== Requirement ==
Output the data as it stands. Each line must match exactly.

== Supplied data ==
=== Begin Enclosure ===
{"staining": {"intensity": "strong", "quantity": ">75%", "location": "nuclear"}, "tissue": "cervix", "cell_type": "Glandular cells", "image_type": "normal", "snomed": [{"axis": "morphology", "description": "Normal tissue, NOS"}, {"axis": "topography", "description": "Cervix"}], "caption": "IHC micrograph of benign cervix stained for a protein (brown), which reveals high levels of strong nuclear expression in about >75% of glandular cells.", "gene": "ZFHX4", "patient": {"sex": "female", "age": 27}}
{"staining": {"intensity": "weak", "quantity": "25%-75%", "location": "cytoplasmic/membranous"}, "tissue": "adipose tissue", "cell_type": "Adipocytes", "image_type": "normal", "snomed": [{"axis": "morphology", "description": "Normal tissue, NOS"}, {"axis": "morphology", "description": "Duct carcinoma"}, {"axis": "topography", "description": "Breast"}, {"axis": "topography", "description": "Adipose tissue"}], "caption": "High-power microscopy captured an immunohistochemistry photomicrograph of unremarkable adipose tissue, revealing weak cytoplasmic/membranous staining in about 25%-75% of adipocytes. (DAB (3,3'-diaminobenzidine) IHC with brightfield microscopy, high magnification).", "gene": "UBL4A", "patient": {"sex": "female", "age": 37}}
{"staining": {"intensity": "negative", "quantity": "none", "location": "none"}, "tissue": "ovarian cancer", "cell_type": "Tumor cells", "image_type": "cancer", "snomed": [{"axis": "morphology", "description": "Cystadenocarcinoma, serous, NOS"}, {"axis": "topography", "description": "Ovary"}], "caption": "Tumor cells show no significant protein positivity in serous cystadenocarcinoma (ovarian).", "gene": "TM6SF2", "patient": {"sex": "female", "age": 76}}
=== End Enclosure ===
== Problem solution ==
{"staining": {"intensity": "strong", "quantity": ">75%", "location": "nuclear"}, "tissue": "cervix", "cell_type": "Glandular cells", "image_type": "normal", "snomed": [{"axis": "morphology", "description": "Normal tissue, NOS"}, {"axis": "topography", "description": "Cervix"}], "caption": "IHC micrograph of benign cervix stained for a protein (brown), which reveals high levels of strong nuclear expression in about >75% of glandular cells.", "gene": "ZFHX4", "patient": {"sex": "female", "age": 27}}
{"staining": {"intensity": "weak", "quantity": "25%-75%", "location": "cytoplasmic/membranous"}, "tissue": "adipose tissue", "cell_type": "Adipocytes", "image_type": "normal", "snomed": [{"axis": "morphology", "description": "Normal tissue, NOS"}, {"axis": "morphology", "description": "Duct carcinoma"}, {"axis": "topography", "description": "Breast"}, {"axis": "topography", "description": "Adipose tissue"}], "caption": "High-power microscopy captured an immunohistochemistry photomicrograph of unremarkable adipose tissue, revealing weak cytoplasmic/membranous staining in about 25%-75% of adipocytes. (DAB (3,3'-diaminobenzidine) IHC with brightfield microscopy, high magnification).", "gene": "UBL4A", "patient": {"sex": "female", "age": 37}}
{"staining": {"intensity": "negative", "quantity": "none", "location": "none"}, "tissue": "ovarian cancer", "cell_type": "Tumor cells", "image_type": "cancer", "snomed": [{"axis": "morphology", "description": "Cystadenocarcinoma, serous, NOS"}, {"axis": "topography", "description": "Ovary"}], "caption": "Tumor cells show no significant protein positivity in serous cystadenocarcinoma (ovarian).", "gene": "TM6SF2", "patient": {"sex": "female", "age": 76}}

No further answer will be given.